** BEGIN Excerpt provided **

Teacher performance does not drastically change from one year to the next. Requiring a full-blown evaluation with multiple observations, conferences, and "walk-throughs" each year for every teacher is overkill, causing principals to be so overburdened that they can't take time to work the process in an effective manner. Requiring evaluations every 2-3 years would allow for more time to actually make the process work.

Senate Bill 229, now in the Ohio House, would be a step toward setting up a system that could be used to improve teaching and learning. In this bill, principals would only evaluate skilled teachers every other year and accomplished teachers every three years. Teachers who are developing or ineffective would still be evaluated annually. As educators, we want to do our very best. Reducing the number of teachers that must be evaluated each year would make the task more manageable. And maybe my principal friends wouldn't look so much like zombies.

When growth is not growth

Unless you're living in a cave, you know that teachers in many states are being evaluated and rated based on the scores their students achieve on standardized tests. I have written about why this is a bad idea here, here, here, and here. Today, I'm going to explain yet another part of the system that is patently unfair to teachers.

Once upon a time, there was an excellent teacher in an excellent school district who taught excellent students. In fact, the students were so excellent that they achieved far higher than most other students in the state in every way. They competed in tests of scholastic aptitude, they excelled in debate and music, and of course, they always scored in the very top of statewide standardized tests.

This year, the excellent teacher in in the excellent school had seven of these excellent students in her excellent classroom. When the standardized test were given, she was quite confident that her students would do well, even though three of them had been out late the night before at a concert. When the results were released, however, it was found that four of the excellent students had excellent scores that were the same or a little better than the scores they had the previous year. Unfortunately, they had scores so near the top in the past that their total gain was very small. One can't score better than 100%, after all, and all of the students had begun at scores of 93-99.

What's really unfortunate, however, is that the three excellent students who always did excellent work and had excellent academic accomplishments didn't have such excellent scores on the state tests administered the day after the concert. In fact, all three of them had scores that dropped anywhere from 12-28 points on the bell curve. When the State averaged net gain for this group of excellent students, they found that the average change in growth was negative 8.

The excellent teacher in the excellent school with the excellent students was devastated because, based on this data, the district was determined to be a FAILURE when it comes to student growth with their gifted and talented students.

** END Excerpt provided **
** BEGIN Recorded data **

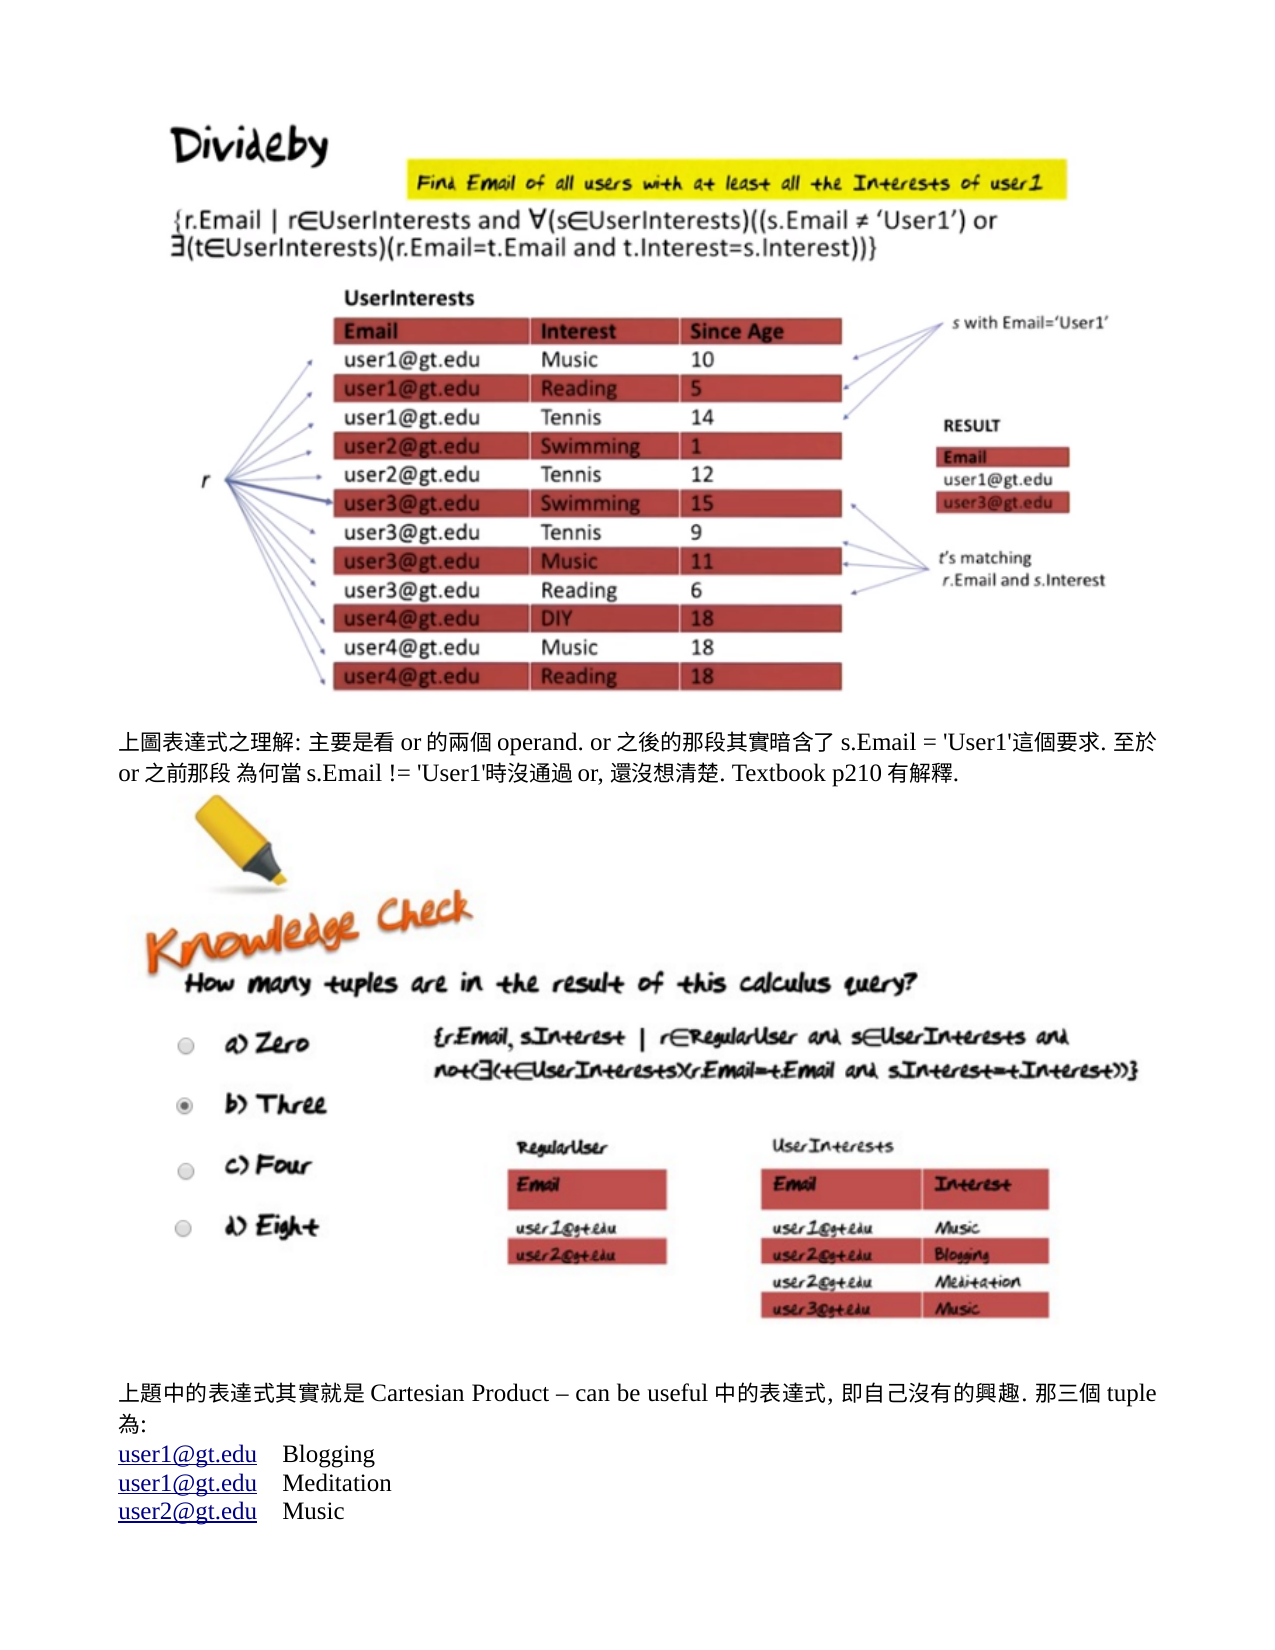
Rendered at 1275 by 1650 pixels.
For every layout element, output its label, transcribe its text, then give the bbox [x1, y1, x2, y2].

** END Recorded data **

Exercise requirements:
In the text on teacher evaluation, what average change in growth did the State find for the group of excellent students?

Written answer:
Negative 8.